As bad as relations have become over the last few years, they are still nowhere near as toxic and dangerous as they were at various points during the Cold War. That should show us that the U.S. and Russia have far fewer reasons to be at odds than in the past, and that our disagreements are much more manageable. Present-day Russia also has fewer ambitious goals for its foreign policy than the USSR did and poses much less of a threat to the U.S. and our allies. Nothing compels the U.S. to compete with Russia in its own backyard, and no U.S. interests are threatened by Russia’s maintenance of its handful of clients. In short, the U.S. and Russia do not have to be rivals in most cases, and the U.S. has no need to counter Russia wherever it has influence.
It is important for European stability and international security more generally that the U.S. and Russia fashion a cooperative relationship that will allow both to secure mutual interests and manage their disagreements. When the two powers have been on reasonably good terms, tensions between Russia and its neighbors have also declined, which is in the interests of all concerned.

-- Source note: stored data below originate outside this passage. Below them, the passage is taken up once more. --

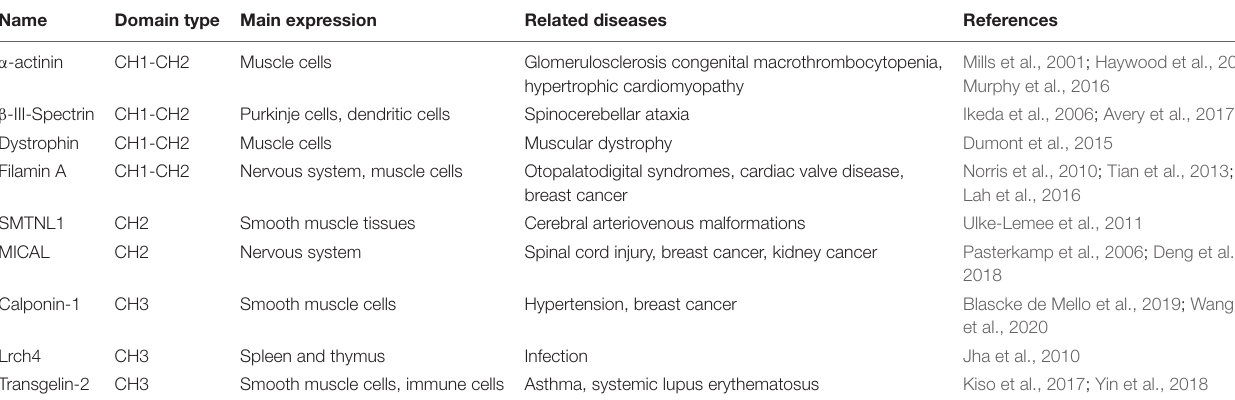
TABLE 1 | CH-domain-containing proteins involved in the onset and progression of different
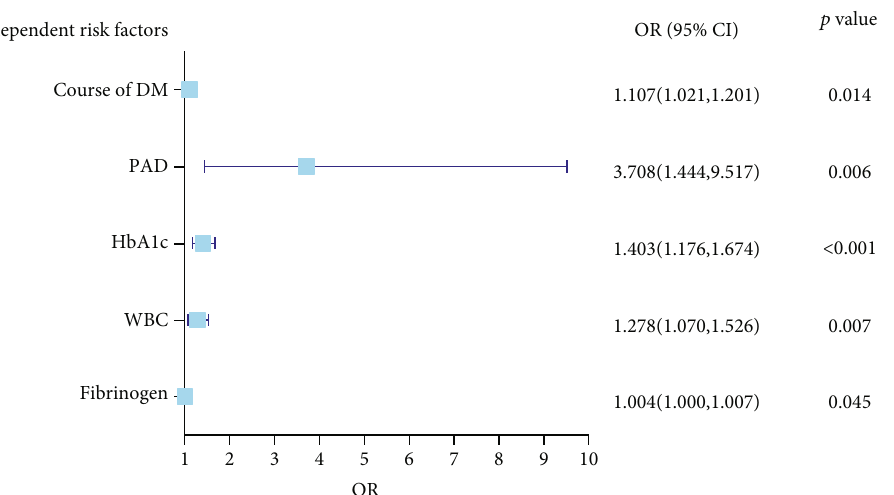
Figure 1: Plot of independent risk factors predicting the risk of amputation in patients with diabetic foot ulcer based on multivariate logistic regression analysis.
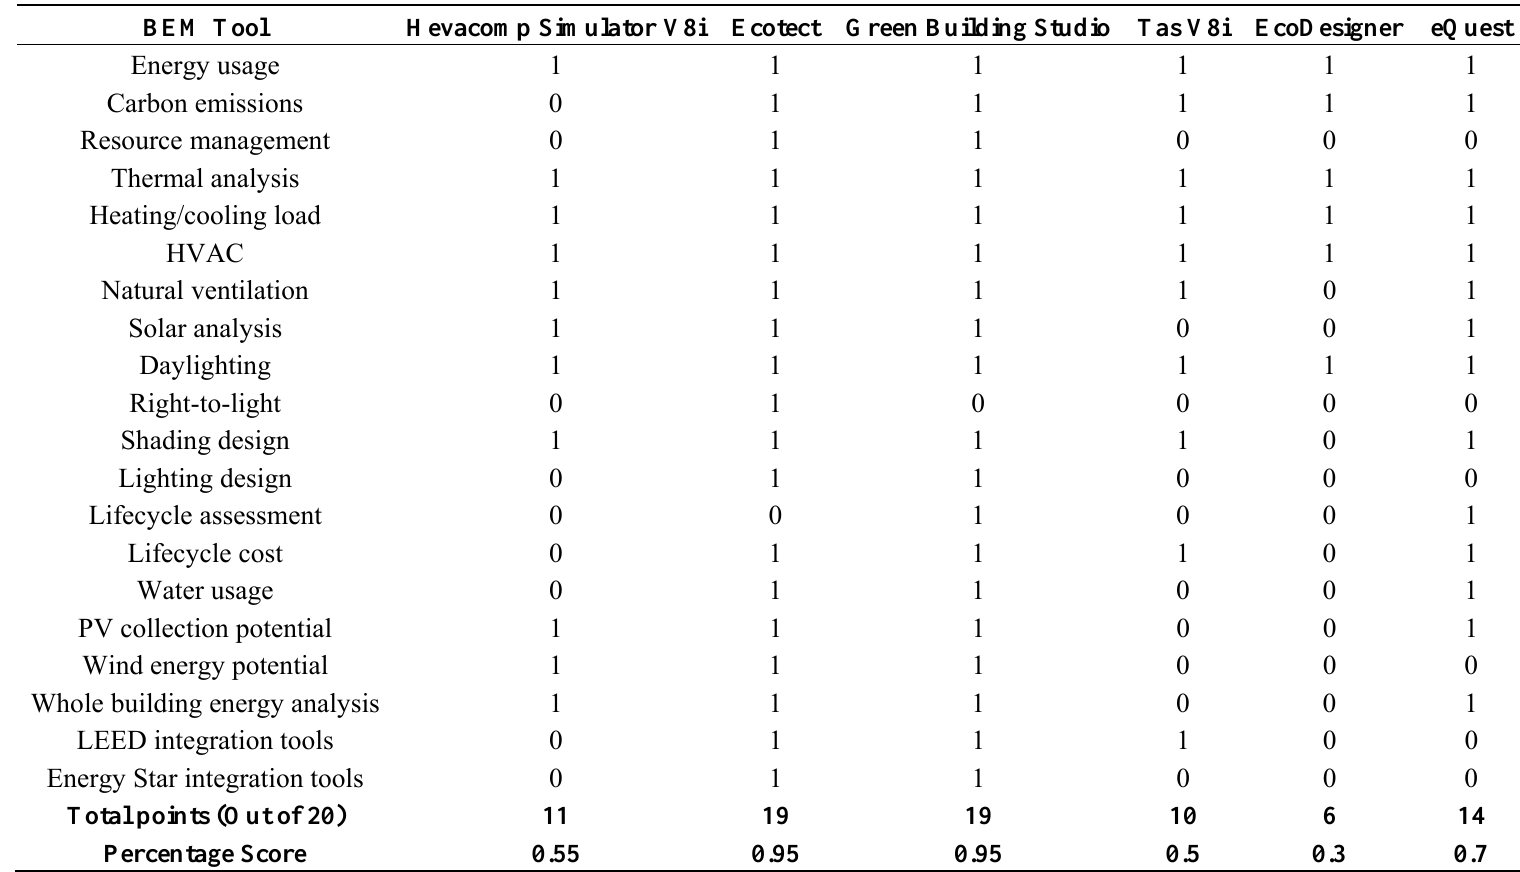
Table A6. Initial evaluation: available outputs criterion calculations for BEM tools (Part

The benefits of an improved relationship aren’t limited only to Europe. A constructive relationship with Russia is very much needed to address many international problems, including but not limited to terrorism, securing nuclear materials, and resolving long-running conflicts. We have seen hints of what that cooperation can achieve in recent years with the Iran nuclear deal and the new arms reduction treaty with Russia, both of which required sustained diplomatic engagement. In order to repair ties with Russia, our government will need to make a similar effort over the long term, with Washington refraining from taking further provocative actions.
A good place for the Trump administration to start would be to reject the plan to send arms to Ukraine. Such a policy would be unwise in itself—and disastrous for any chance at improving America’s relationship with Russia.